Multi-image point correspondence data:
================
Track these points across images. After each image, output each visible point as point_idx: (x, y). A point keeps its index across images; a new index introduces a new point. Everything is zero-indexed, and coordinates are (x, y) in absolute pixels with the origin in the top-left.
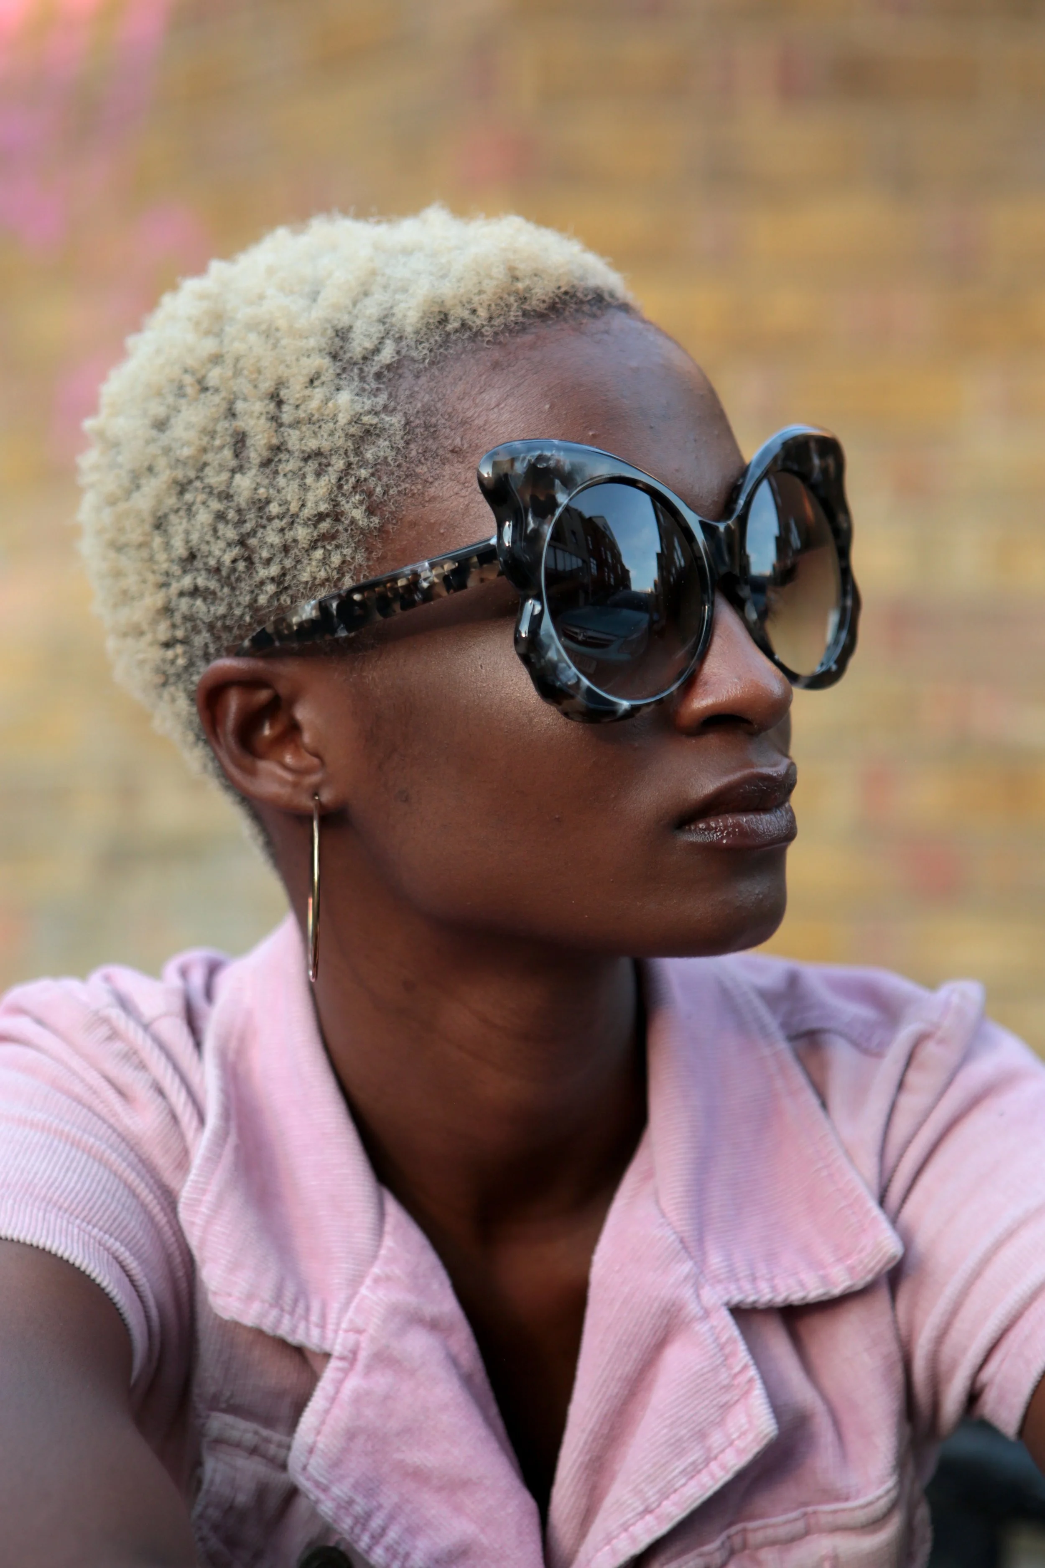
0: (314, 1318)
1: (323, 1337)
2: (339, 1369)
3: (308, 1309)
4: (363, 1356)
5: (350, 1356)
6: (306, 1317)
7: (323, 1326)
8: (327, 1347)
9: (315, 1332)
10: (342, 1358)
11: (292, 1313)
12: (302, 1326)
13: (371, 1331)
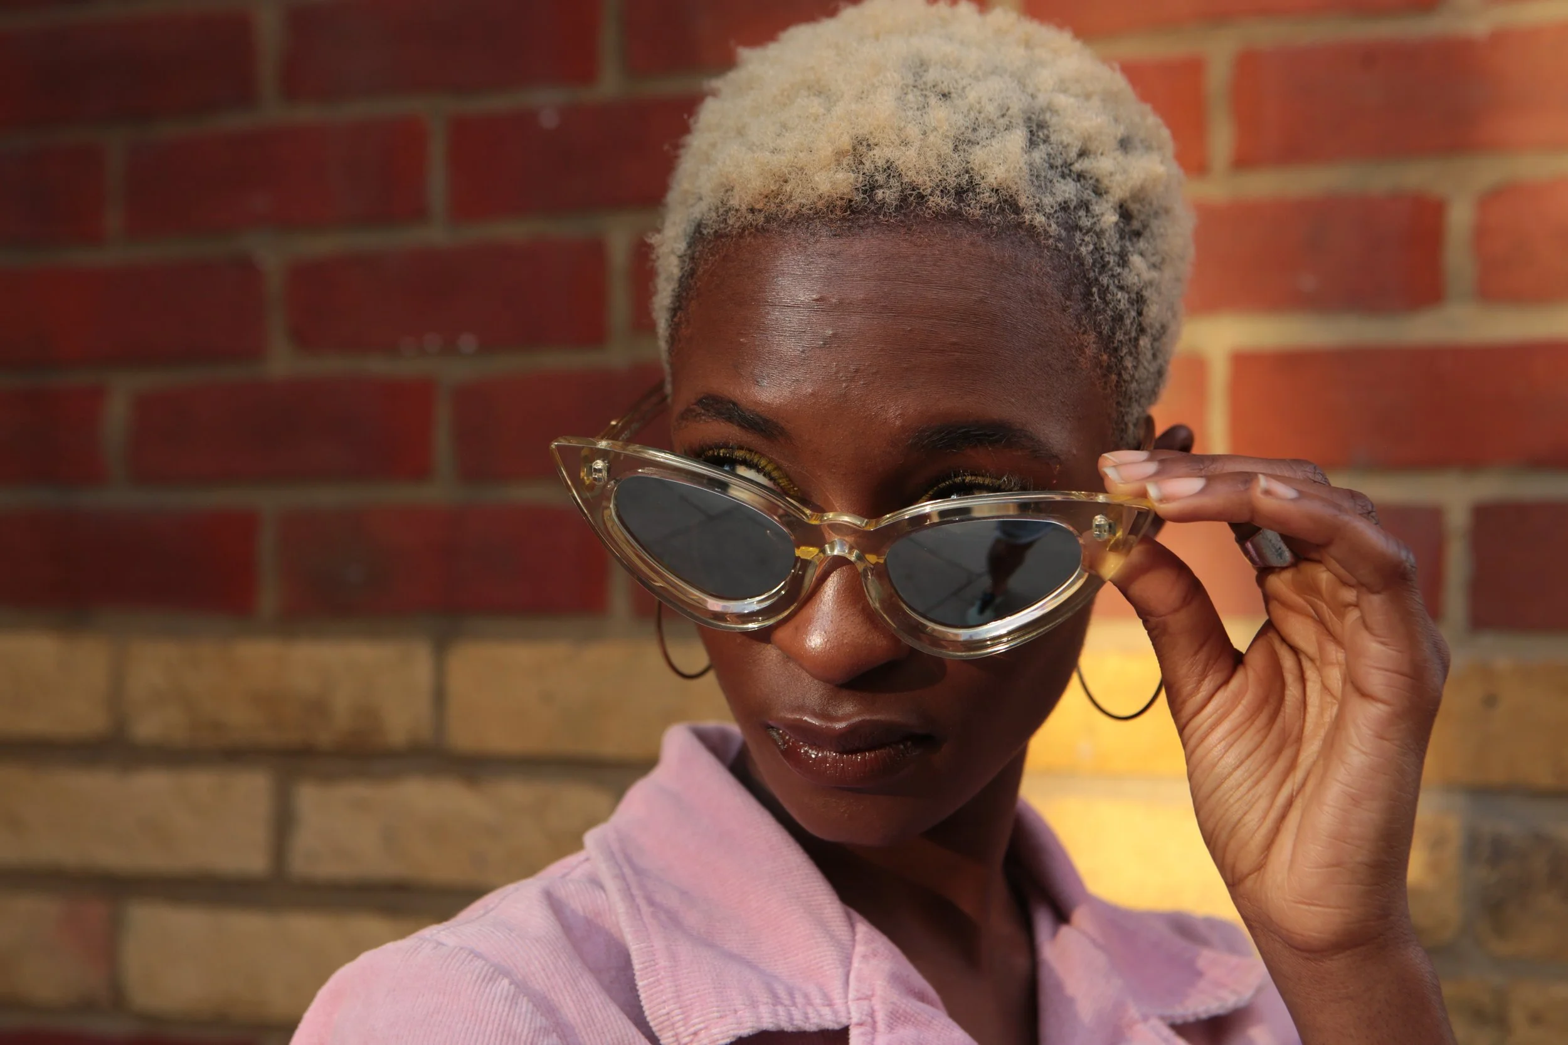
0: (817, 1000)
1: (835, 1013)
2: (863, 1034)
3: (806, 996)
4: (880, 1016)
5: (870, 1020)
6: (809, 1003)
7: (830, 1004)
8: (844, 1021)
9: (826, 1011)
10: (861, 1024)
11: (794, 1004)
12: (810, 1010)
13: (879, 992)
================
EXERCISE DIRECTIONS
I need the lines from the one holding "6: (306, 1317)" through the last line of the entries set down exactly, with every picture left out.

ANSWER BELOW
6: (306, 1317)
7: (323, 1326)
8: (327, 1347)
9: (315, 1332)
10: (342, 1358)
11: (292, 1313)
12: (302, 1326)
13: (371, 1331)
0: (817, 1000)
1: (835, 1013)
2: (863, 1034)
3: (806, 996)
4: (880, 1016)
5: (870, 1020)
6: (809, 1003)
7: (830, 1004)
8: (844, 1021)
9: (826, 1011)
10: (861, 1024)
11: (794, 1004)
12: (810, 1010)
13: (879, 992)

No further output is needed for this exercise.